Lovett, 964 F.2d at 1034 n. 3.
. See United States v. Edgmon, 952 F.2d 1206, 1209-10 (10th Cir.1991) (stating that improper sale of FmHA-mortgaged cattle created "proceeds of an illegal activity”), cert. denied, —U.S. —, 112 S.Ct. 3037, 120 L.Ed.2d 906 (1992); cf. United States v. West, 22 F.3d 586, 591 (5th Cir.) (holding that transactions underlying bankruptcy fraud produced "proceeds of unlawful activity”), cert. denied, — U.S. —, 115 S.Ct. 584, 130 L.Ed.2d 498 (1994).
. Moreover, the evidence as a whole supports a finding of intent on this count. See Willey, 57 F.3d at 1386 ("[I]t is not necessary to prove with regard to any single transaction that the defendant removed all trace of his involvement with the money or that the particular transaction charged is itself highly unusual ... [and] it is not necessary that a transaction be examined wholly *401in isolation if the evidence tends to show that it is part of a larger scheme that is designed to conceal illegal proceeds.”).
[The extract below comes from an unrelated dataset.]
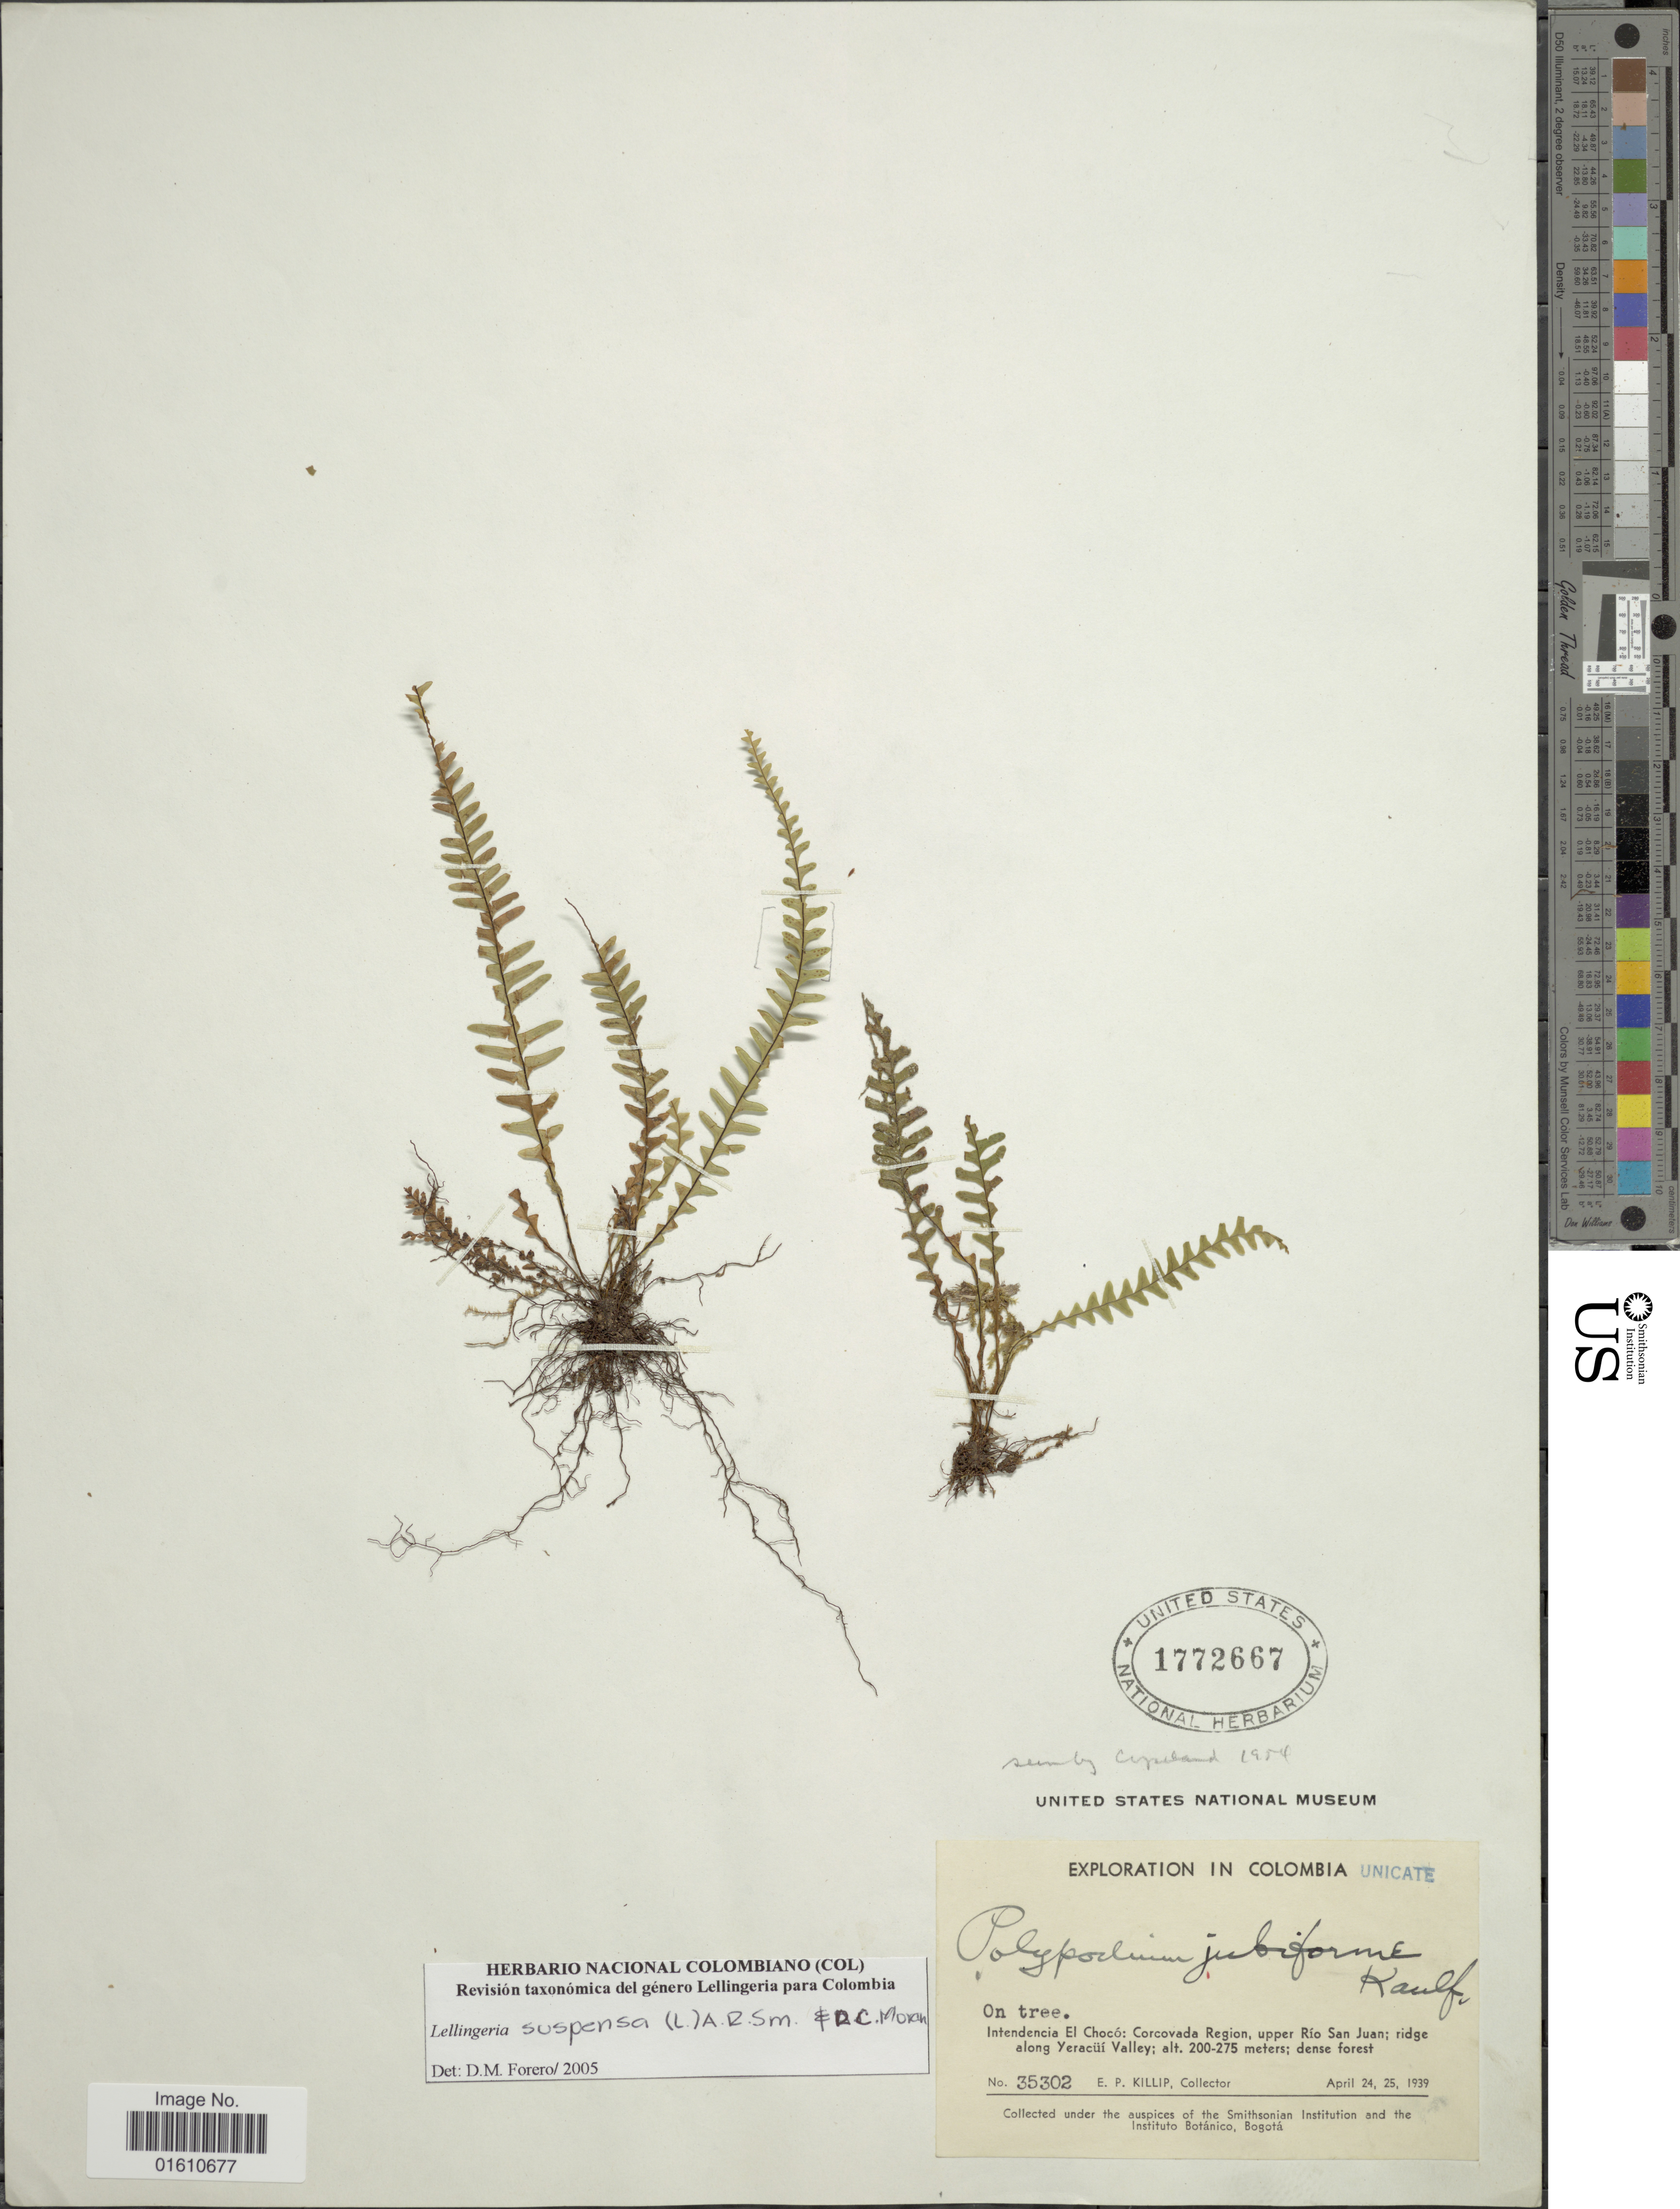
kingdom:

. The court's conclusion on other counts was the same. In Count 12, he made a second payment on some land, again using a cashier’s check on which he was named as remitter. Again the court held that this evidence was insufficient. In Count 14, Defendant made no effort to conceal a $15,000 partial cash payment for a Paso Fino horse. In Count 22, he made a similar payment as in Count 14. In Counts 18, 19, 20, 24 and 25, he purchased horses and other horse paraphernalia with cash or checks on which his name appeared. In count 21, again there was insufficient evidence of money laundering because Garcia appeared as the remitter. Lastly, in Count 23, $4,400 wired by Garcia to a Florida bank account of a Columbian national without evidence "of an unusual structure to the transaction, of undue secrecy surrounding it, or of any attempt to avoid attention” was insufficient upon which to convict. Id.
. Indeed, Dobbs' "open and notorious” use may show that he was an inept money launderer, but it does not necessarily negate the conclusion that he laundered money. See Sutern, 933 F.2d at 648 ("While the money might have been better hidden ..., the money laundering statute does not require the jury to find that [the defendant] did a good job of laundering the proceeds.”).
. Indeed, in Count 15, Garcia's wife purchased another Paso Fino horse drawing a $20,000 check from a joint checking account in which three separate checks in the amounts of $7,000, $8,000, and $8,000 had been deposited the week before. Although a straight (B)(ii) case, the government prosecuted the case under (B)(i). Although the court stated that ”[t]he inference under this theory, that the design to conceal in the first transaction (the purchase of the cashier's check) can be imputed to the second (the purchase of the horse), is considerably weaker,” the court nevertheless held that "this is evidence of a design to conceal.” Id. at 1477.